It went undiscovered for so long because its orbit is tilted at a 45-degree angle to the orbital plane of the other planets, Brown said.

 

The new planet, a body of rock and ice, orbits the Sun once every 560 years, he said.

Currently about 97 times further from the Sun than the Earth, the planet is the farthest known object in the solar system, and the third brightest of the Kuiper belt objects.

 

But Brown conceded that the discovery would likely rekindle debate over the definition of “planet” and whether Pluto should still be regarded as one.

Brown discovered what could be a new addition to the universe known to man along with colleagues Chad Trujillo, of the Gemini Observatory in Mauna Kea, Hawaii, and David Rabinowitz, of Yale University, on 8 January.

 

Scientists said they can infer the size of a solar system object by its brightness, just as one can infer the size of a faraway light bulb if one knows its wattage.


Reflectance still unknown
 

The reflectance on the planet is not yet known so it is not yet possible to tell how much light from the Sun is reflected away, but the amount of light the planet reflects puts a lower limit on its size, Brown said.

 

“I’d say it’s probably one and a half times the size of Pluto, but we’re not sure yet of the final size. We are 100% confident that this is the first object bigger than Pluto ever found in the outer solar system”

Mike Brown,
scientist from the California Institute of Technology

“Even if it reflected 100% of the light reaching it, it would still be as big as Pluto,” said Brown.

 

“I’d say it’s probably one and a half times the size of Pluto, but we’re not sure yet of the final size. We are 100% confident that this is the first object bigger than Pluto ever found in the outer solar system.”

 

The astronomers have proposed a name for the “planet” to the science’s governing body, the International Astronomical Union, and are awaiting the decision of this body before announcing it.

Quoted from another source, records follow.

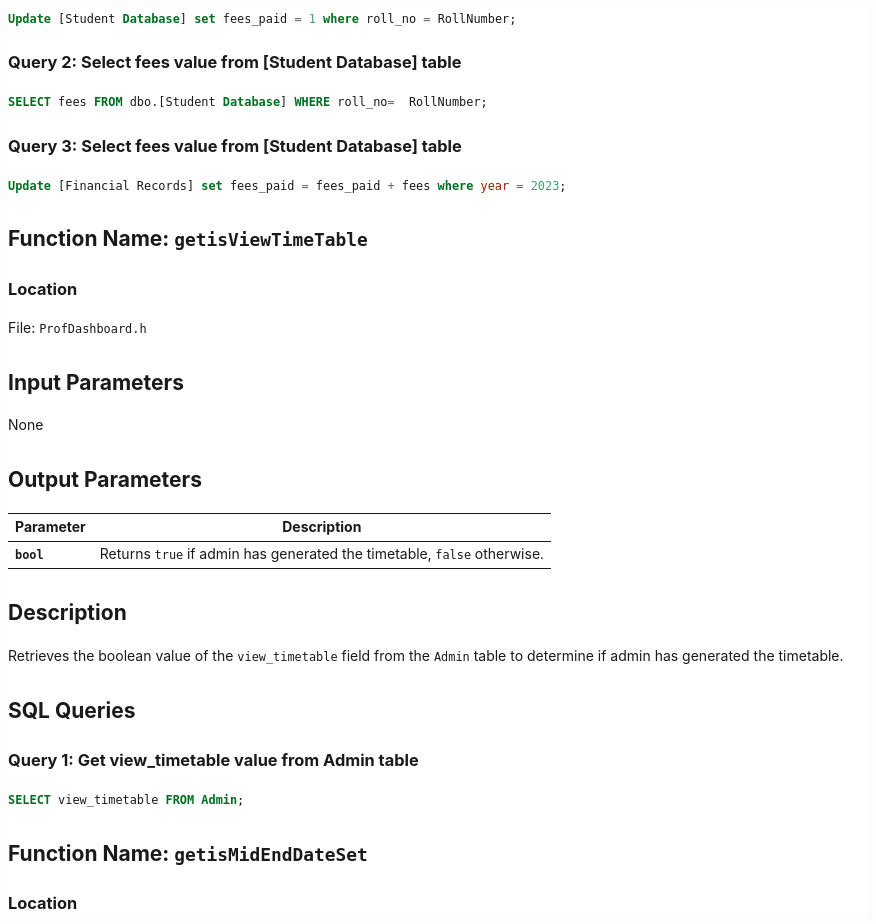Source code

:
 ```sql
Update [Student Database] set fees_paid = 1 where roll_no = RollNumber;
```

### Query 2: Select fees value from [Student Database] table

```sql
SELECT fees FROM dbo.[Student Database] WHERE roll_no=  RollNumber;
```

### Query 3: Select fees value from [Student Database] table

```sql
Update [Financial Records] set fees_paid = fees_paid + fees where year = 2023;
```

## Function Name: `getisViewTimeTable`

### Location

File: `ProfDashboard.h`

## Input Parameters

None

## Output Parameters

| Parameter               | Description                                      |
|-------------------------|--------------------------------------------------|
| **`bool`**              | Returns `true` if admin has generated the timetable, `false` otherwise.|

## Description 

Retrieves the boolean value of the `view_timetable` field from the `Admin` table to determine if admin has generated the timetable.

## SQL Queries

### Query 1: Get view_timetable value from Admin table

```sql
SELECT view_timetable FROM Admin;
```

## Function Name: `getisMidEndDateSet`

### Location
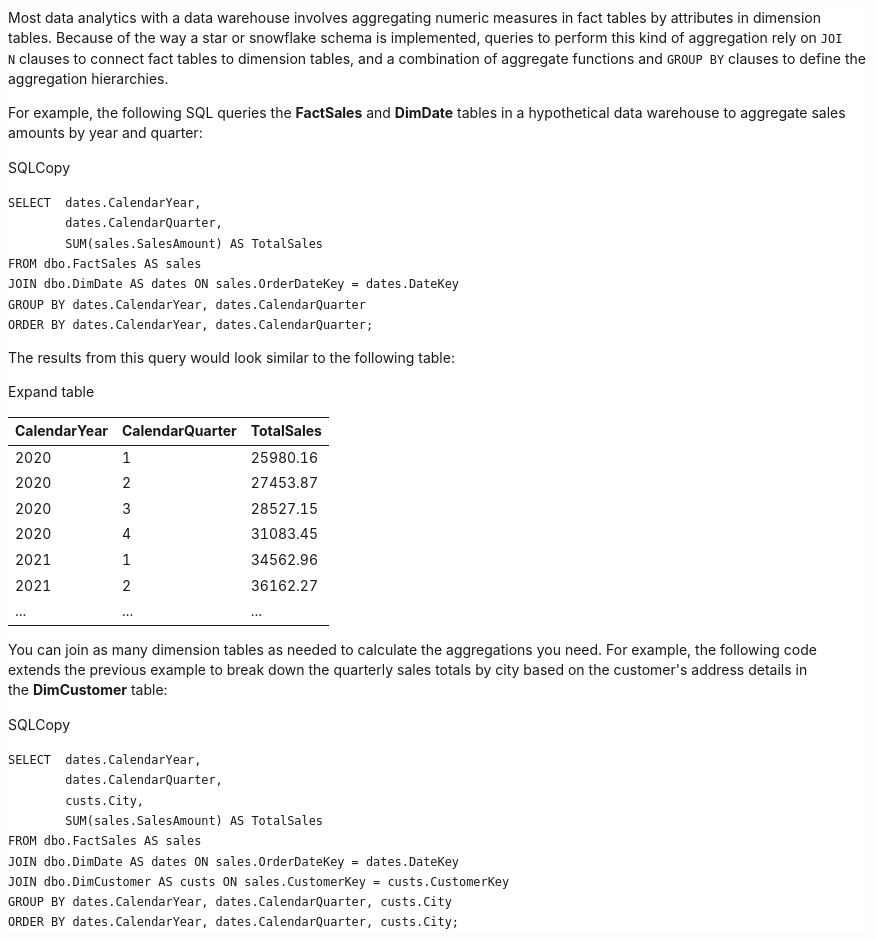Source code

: Most data analytics with a data warehouse involves aggregating numeric measures in fact tables by attributes in dimension tables. Because of the way a star or snowflake schema is implemented, queries to perform this kind of aggregation rely on `JOIN` clauses to connect fact tables to dimension tables, and a combination of aggregate functions and `GROUP BY` clauses to define the aggregation hierarchies.

For example, the following SQL queries the **FactSales** and **DimDate** tables in a hypothetical data warehouse to aggregate sales amounts by year and quarter:

SQLCopy

```
SELECT  dates.CalendarYear,
        dates.CalendarQuarter,
        SUM(sales.SalesAmount) AS TotalSales
FROM dbo.FactSales AS sales
JOIN dbo.DimDate AS dates ON sales.OrderDateKey = dates.DateKey
GROUP BY dates.CalendarYear, dates.CalendarQuarter
ORDER BY dates.CalendarYear, dates.CalendarQuarter;
```

The results from this query would look similar to the following table:

Expand table

|CalendarYear|CalendarQuarter|TotalSales|
|---|---|---|
|2020|1|25980.16|
|2020|2|27453.87|
|2020|3|28527.15|
|2020|4|31083.45|
|2021|1|34562.96|
|2021|2|36162.27|
|...|...|...|

You can join as many dimension tables as needed to calculate the aggregations you need. For example, the following code extends the previous example to break down the quarterly sales totals by city based on the customer's address details in the **DimCustomer** table:

SQLCopy

```
SELECT  dates.CalendarYear,
        dates.CalendarQuarter,
        custs.City,
        SUM(sales.SalesAmount) AS TotalSales
FROM dbo.FactSales AS sales
JOIN dbo.DimDate AS dates ON sales.OrderDateKey = dates.DateKey
JOIN dbo.DimCustomer AS custs ON sales.CustomerKey = custs.CustomerKey
GROUP BY dates.CalendarYear, dates.CalendarQuarter, custs.City
ORDER BY dates.CalendarYear, dates.CalendarQuarter, custs.City;
```
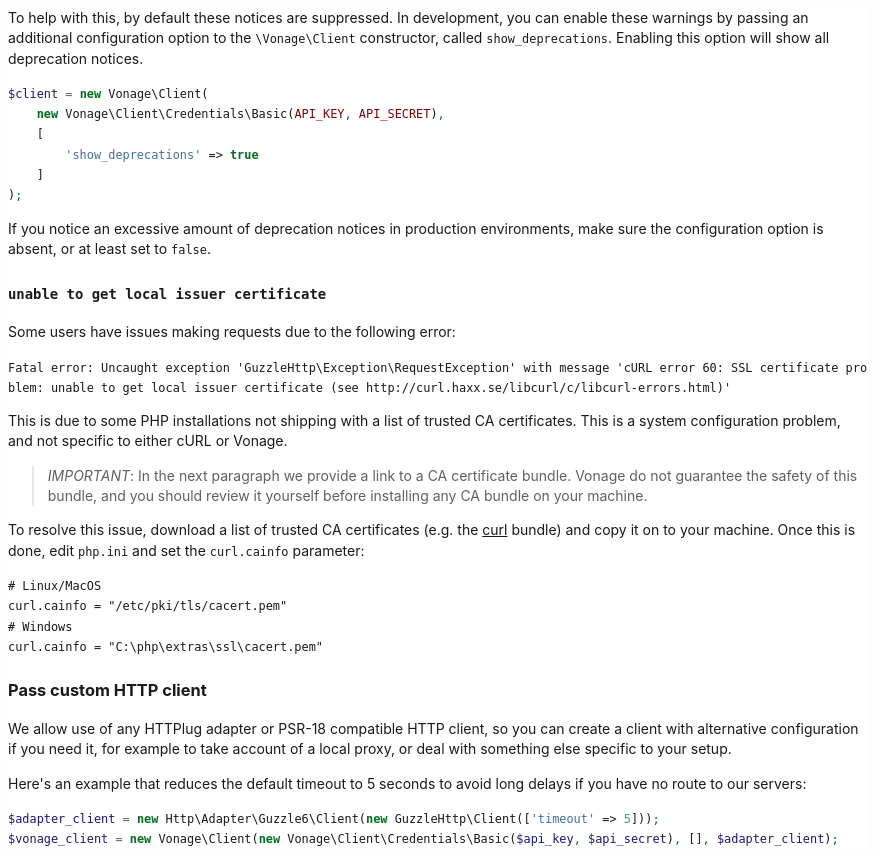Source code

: To help with this, by default these notices are suppressed. In development,
you can enable these warnings by passing an additional configuration option
to the `\Vonage\Client` constructor, called `show_deprecations`. Enabling this
option will show all deprecation notices.

```php
$client = new Vonage\Client(
    new Vonage\Client\Credentials\Basic(API_KEY, API_SECRET),
    [
        'show_deprecations' => true
    ]
);
```

If you notice an excessive amount of deprecation notices in production
environments, make sure the configuration option is absent, or at least
set to `false`.

### `unable to get local issuer certificate`

Some users have issues making requests due to the following error:

```
Fatal error: Uncaught exception 'GuzzleHttp\Exception\RequestException' with message 'cURL error 60: SSL certificate problem: unable to get local issuer certificate (see http://curl.haxx.se/libcurl/c/libcurl-errors.html)'
```

This is due to some PHP installations not shipping with a list of trusted CA certificates. This is a system configuration problem, and not specific to either cURL or Vonage.

> *IMPORTANT*: In the next paragraph we provide a link to a CA certificate bundle. Vonage do not guarantee the safety of this bundle, and you should review it yourself before installing any CA bundle on your machine.

To resolve this issue, download a list of trusted CA certificates (e.g. the [curl](https://curl.haxx.se/ca/cacert.pem) bundle) and copy it on to your machine. Once this is done, edit `php.ini` and set the `curl.cainfo` parameter:

```
# Linux/MacOS
curl.cainfo = "/etc/pki/tls/cacert.pem"
# Windows
curl.cainfo = "C:\php\extras\ssl\cacert.pem"
```

### Pass custom HTTP client

We allow use of any HTTPlug adapter or PSR-18 compatible HTTP client, so you can create a client with alternative configuration if you need it, for example to take account of a local proxy, or deal with something else specific to your setup.

Here's an example that reduces the default timeout to 5 seconds to avoid long delays if you have no route to our servers:

```php
$adapter_client = new Http\Adapter\Guzzle6\Client(new GuzzleHttp\Client(['timeout' => 5]));
$vonage_client = new Vonage\Client(new Vonage\Client\Credentials\Basic($api_key, $api_secret), [], $adapter_client);
```


[signup]: https://dashboard.nexmo.com/sign-up?utm_source=DEV_REL&utm_medium=github&utm_campaign=php-client-library
[doc_sms]: https://developer.nexmo.com/messaging/sms/overview
[doc_inbound]: https://developer.nexmo.com/messaging/sms/guides/inbound-sms
[doc_verify]: https://developer.nexmo.com/verify/overview
[license]: LICENSE.txt
[send_example]: https://github.com/Vonage/vonage-php-code-snippets/blob/master/sms/send-sms.php
[spec]: https://github.com/Nexmo/client-library-specification
[issues]: https://github.com/Vonage/vonage-php-core/issues
[pulls]: https://github.com/Vonage/vonage-php-core/pulls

“It will be visible over the next six months and is currently almost  directly overhead in the early-morning eastern sky, in the constellation Cetus,” said Brown.


Hackers


News of the discovery was announced earlier than expected after hackers broke into Brown’s website and stole news of it, he charged.

The team had planned to keep the news secret until their research was completed, but a Spanish team said on Thursday that it had identified a large, bright object in the Kuiper belt surrounding the solar system.

 

Brown said “somebody with more cleverness than scruples” had uncovered what had been under wraps, forcing a public announcement.